Start of Block
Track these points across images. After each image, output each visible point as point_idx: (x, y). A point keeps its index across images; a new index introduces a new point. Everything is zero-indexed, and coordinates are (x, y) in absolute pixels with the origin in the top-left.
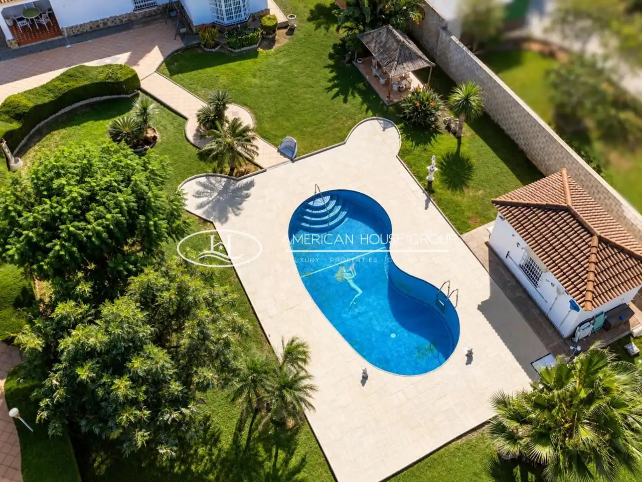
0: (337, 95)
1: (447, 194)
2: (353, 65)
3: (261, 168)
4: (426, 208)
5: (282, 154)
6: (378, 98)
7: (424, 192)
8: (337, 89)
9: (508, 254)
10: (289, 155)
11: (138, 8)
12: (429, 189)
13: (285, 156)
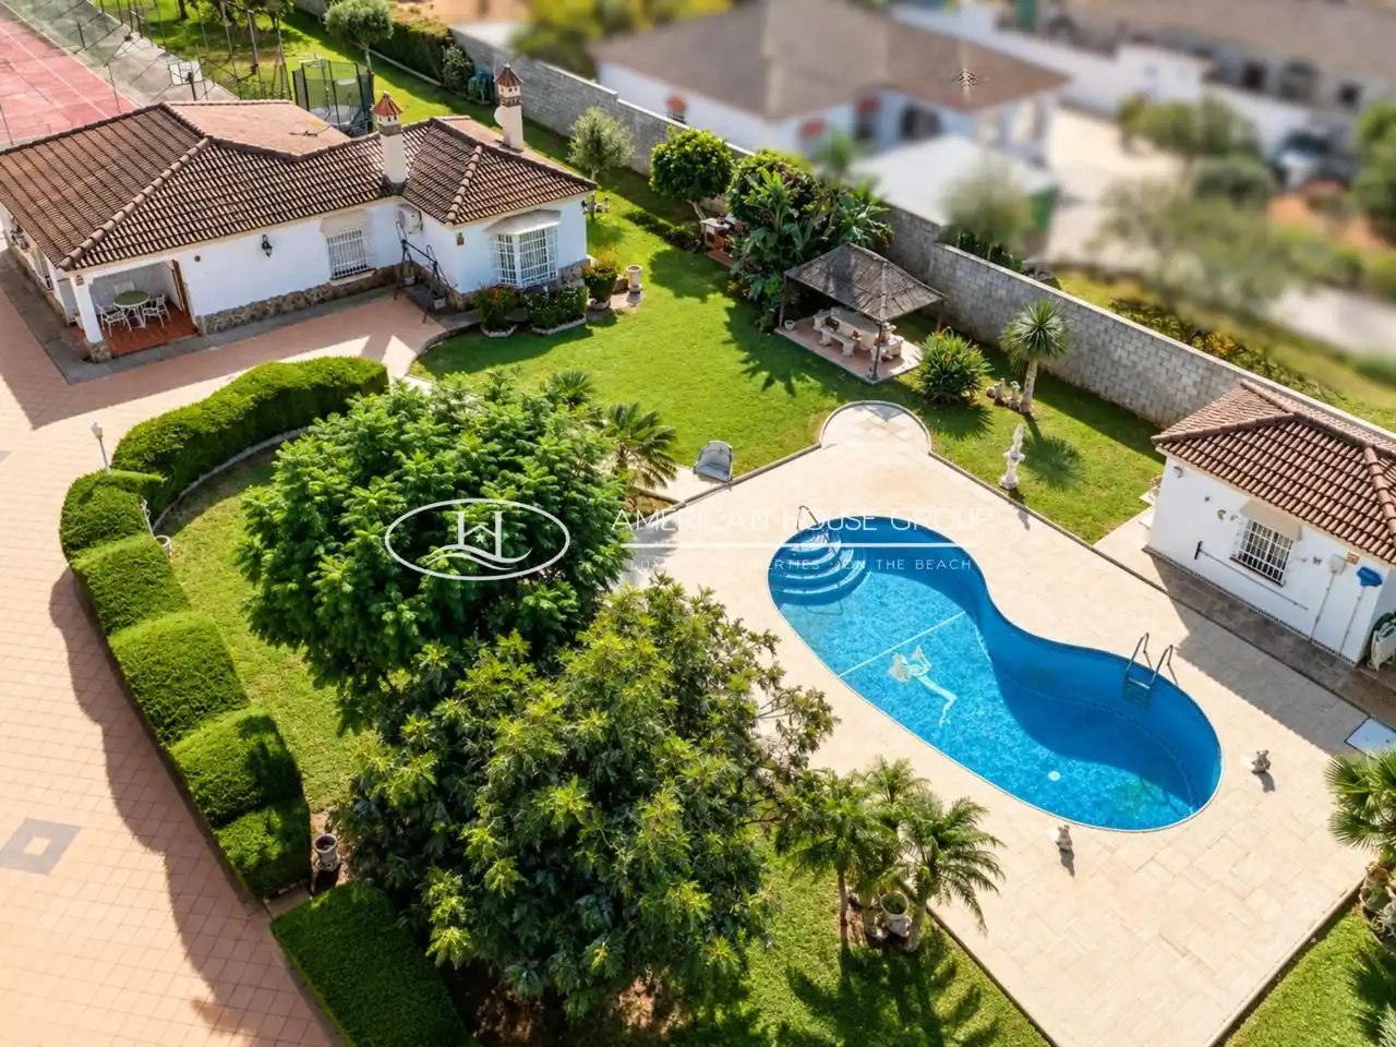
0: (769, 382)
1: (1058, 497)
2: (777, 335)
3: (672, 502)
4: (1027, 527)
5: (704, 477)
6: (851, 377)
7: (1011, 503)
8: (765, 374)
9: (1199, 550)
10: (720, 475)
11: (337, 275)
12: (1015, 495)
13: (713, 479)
End of Block
Start of Block
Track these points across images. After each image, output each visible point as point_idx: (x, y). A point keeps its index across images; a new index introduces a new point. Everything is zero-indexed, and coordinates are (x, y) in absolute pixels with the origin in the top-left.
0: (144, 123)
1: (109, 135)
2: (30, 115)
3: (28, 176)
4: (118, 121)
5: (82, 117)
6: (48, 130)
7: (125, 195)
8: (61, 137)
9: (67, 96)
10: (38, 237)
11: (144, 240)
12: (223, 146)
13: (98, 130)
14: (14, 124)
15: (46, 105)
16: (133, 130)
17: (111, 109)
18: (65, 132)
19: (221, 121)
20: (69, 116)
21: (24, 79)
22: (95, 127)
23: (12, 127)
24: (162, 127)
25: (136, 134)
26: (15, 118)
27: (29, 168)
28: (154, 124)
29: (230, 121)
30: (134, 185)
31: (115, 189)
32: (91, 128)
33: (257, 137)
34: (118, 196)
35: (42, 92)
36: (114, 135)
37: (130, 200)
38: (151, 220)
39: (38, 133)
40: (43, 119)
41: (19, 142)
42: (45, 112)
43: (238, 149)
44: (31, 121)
End of Block
Start of Block
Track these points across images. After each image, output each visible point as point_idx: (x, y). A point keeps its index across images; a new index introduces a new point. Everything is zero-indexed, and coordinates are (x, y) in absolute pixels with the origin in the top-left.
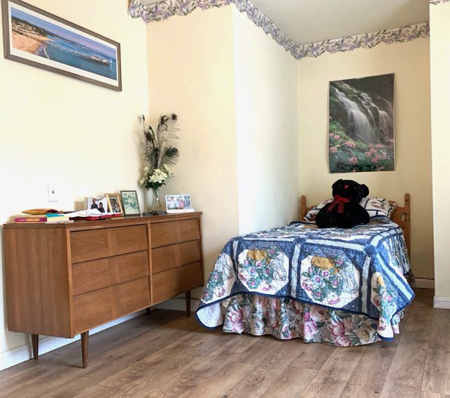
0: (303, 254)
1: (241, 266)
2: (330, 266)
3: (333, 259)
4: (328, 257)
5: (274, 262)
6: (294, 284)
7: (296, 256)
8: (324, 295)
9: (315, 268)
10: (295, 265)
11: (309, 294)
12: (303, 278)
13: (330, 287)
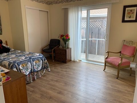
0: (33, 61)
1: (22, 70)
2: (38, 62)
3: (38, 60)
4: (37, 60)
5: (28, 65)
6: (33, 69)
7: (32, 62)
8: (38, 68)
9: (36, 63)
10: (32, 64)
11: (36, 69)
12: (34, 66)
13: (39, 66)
End of Block
- [EXERCISE GOAL] Whatever else the listing above holds, retype exactly only the lines from the one containing "17: (111, 109)" to the one containing "44: (31, 121)", both ends kept.

- [REPLY]
17: (111, 109)
18: (65, 132)
19: (221, 121)
20: (69, 116)
21: (24, 79)
22: (95, 127)
23: (12, 127)
24: (162, 127)
25: (136, 134)
26: (15, 118)
27: (29, 168)
28: (154, 124)
29: (230, 121)
30: (134, 185)
31: (115, 189)
32: (91, 128)
33: (257, 137)
34: (118, 196)
35: (42, 92)
36: (114, 135)
37: (130, 200)
38: (151, 220)
39: (38, 133)
40: (43, 119)
41: (19, 142)
42: (45, 112)
43: (238, 149)
44: (31, 121)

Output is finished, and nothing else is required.